• [DIRECTIVE 1]:
Count the lines in the rows that contain the word "moment" and give only that number.
──────── SELECTED EXTRACT ────────
Observing the code above you'll notice we used the BEM naming methodology discussed in the article — CSS Naming Conventions.

You should also note that we've created a CSS file named responsive.css. Kindly create your CSS file and give it your desired name and make sure it's linked with the HTML file.

When you take closer look at the <head> section of the code, you will notice the following:

<meta http-equiv="X-UA-Compatible" content="IE=edge">
<meta name="viewport" content="width=device-width, initial-scale=1, shrink-to-fit=no">

The first meta tag tells IE how to behave in regards to the value you set (IE=edge etc) if it is not there IE will show the site how it thinks best it should be shown. That could be compatibility mode or that could be the latest version of IE (source).

The second meta tag is telling the browser the following:

  1. The width of the content should be equal to the viewport (available browser window)
  2. The content should scale to the browser window
  3. The browser should not shrink the content to fit the browser window

If you remember one of the use case discussed earlier you'll notice the first point in the list above should take care of it.
──────── THE DATA ────────
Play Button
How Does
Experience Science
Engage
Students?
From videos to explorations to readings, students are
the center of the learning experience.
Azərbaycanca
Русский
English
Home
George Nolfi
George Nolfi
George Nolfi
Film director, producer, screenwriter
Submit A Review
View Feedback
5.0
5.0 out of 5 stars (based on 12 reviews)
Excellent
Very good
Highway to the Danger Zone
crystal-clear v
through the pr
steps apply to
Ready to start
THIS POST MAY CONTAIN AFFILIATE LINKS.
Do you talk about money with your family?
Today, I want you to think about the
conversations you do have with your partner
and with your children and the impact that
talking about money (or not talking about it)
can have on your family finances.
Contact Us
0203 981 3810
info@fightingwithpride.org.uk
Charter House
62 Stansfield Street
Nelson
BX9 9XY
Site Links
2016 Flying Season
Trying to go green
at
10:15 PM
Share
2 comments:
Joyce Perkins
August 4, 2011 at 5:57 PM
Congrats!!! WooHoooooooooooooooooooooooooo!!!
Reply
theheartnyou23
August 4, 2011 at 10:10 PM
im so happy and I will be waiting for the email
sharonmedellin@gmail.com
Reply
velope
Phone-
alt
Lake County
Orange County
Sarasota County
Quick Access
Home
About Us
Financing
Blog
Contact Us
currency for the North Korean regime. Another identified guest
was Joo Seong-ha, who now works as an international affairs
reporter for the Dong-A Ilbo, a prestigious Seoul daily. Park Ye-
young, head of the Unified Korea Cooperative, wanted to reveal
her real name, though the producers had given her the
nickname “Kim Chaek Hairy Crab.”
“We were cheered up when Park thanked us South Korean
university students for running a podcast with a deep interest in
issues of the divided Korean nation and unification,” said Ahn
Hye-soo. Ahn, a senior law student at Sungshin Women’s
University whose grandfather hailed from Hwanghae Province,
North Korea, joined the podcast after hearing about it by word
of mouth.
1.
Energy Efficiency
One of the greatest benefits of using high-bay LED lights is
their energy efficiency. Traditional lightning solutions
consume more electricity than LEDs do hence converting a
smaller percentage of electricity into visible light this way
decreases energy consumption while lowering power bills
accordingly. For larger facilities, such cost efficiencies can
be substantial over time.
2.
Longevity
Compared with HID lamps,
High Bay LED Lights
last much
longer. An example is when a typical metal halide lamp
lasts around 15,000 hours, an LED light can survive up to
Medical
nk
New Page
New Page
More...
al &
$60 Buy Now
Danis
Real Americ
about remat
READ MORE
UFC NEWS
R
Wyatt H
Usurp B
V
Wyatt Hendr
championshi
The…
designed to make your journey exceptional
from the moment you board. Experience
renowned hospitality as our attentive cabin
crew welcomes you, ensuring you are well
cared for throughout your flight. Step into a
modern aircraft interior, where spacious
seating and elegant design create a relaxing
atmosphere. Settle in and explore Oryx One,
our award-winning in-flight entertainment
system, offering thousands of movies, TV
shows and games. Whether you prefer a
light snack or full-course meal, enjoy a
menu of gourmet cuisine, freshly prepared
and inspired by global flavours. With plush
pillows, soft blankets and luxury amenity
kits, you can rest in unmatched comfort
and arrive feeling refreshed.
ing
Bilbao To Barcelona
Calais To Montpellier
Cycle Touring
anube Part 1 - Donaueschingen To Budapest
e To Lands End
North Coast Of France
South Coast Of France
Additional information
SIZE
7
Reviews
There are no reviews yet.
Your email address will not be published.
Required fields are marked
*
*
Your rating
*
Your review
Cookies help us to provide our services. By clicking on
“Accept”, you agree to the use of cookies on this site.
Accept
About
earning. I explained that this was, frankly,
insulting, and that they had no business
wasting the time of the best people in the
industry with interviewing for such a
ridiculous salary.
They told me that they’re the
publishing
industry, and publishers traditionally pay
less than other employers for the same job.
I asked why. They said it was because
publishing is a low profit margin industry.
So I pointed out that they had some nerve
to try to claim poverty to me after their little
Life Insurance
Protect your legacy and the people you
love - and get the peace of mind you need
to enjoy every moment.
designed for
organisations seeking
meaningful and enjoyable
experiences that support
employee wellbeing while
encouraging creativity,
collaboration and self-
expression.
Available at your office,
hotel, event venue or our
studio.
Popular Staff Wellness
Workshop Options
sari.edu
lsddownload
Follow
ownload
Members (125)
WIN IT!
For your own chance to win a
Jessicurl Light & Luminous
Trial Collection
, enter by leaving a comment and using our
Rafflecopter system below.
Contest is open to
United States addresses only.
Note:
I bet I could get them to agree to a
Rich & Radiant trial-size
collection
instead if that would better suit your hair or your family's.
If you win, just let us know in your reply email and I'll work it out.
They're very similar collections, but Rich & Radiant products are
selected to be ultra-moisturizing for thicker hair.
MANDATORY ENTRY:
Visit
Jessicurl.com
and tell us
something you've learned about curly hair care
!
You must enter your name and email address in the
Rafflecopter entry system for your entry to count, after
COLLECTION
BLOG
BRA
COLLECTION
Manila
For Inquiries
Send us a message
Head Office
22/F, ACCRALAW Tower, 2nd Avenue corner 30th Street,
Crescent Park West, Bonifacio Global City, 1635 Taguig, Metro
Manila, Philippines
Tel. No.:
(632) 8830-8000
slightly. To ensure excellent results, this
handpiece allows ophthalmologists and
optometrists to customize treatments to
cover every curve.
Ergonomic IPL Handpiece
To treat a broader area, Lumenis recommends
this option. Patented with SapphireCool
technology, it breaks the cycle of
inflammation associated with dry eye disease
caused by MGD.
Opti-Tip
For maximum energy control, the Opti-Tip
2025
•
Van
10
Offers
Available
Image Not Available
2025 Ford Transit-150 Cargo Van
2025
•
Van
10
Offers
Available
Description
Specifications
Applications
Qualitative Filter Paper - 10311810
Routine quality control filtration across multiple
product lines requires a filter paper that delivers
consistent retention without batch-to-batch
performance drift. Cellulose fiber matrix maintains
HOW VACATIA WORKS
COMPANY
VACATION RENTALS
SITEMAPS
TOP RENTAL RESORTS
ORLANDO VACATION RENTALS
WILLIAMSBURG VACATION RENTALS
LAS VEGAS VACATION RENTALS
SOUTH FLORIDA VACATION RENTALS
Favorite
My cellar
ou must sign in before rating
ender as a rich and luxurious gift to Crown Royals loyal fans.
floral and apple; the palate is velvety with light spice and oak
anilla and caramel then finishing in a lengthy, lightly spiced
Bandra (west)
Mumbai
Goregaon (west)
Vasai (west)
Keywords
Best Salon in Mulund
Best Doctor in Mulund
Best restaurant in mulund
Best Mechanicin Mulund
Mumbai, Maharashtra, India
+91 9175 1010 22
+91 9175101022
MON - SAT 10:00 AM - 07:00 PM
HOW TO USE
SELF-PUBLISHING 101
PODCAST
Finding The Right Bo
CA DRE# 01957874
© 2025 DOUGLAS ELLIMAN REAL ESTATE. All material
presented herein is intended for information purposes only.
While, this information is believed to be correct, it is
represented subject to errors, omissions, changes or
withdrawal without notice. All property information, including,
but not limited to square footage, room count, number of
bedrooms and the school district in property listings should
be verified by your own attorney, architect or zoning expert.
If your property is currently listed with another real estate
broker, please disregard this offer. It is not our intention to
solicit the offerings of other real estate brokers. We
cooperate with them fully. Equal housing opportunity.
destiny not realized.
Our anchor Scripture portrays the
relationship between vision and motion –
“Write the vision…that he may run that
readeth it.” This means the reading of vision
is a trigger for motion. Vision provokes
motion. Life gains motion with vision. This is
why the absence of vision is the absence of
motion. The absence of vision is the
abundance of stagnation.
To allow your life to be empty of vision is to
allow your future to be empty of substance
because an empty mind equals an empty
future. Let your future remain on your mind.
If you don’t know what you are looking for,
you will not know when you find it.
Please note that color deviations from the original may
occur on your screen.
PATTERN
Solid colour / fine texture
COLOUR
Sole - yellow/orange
────────
• [DIRECTIVE 2]:
Answer these questions using the excerpt on HTML meta tags:
(a) Which naming methodology does the code use?
(b) What is the name of the CSS file that was created?
(c) According to the third point about the second meta tag, what should the browser not do?

• [RESPONSE BOX 1]:
2

• [RESPONSE BOX 2]:
(a) The BEM naming methodology.
(b) responsive.css
(c) It should not shrink the content to fit the browser window.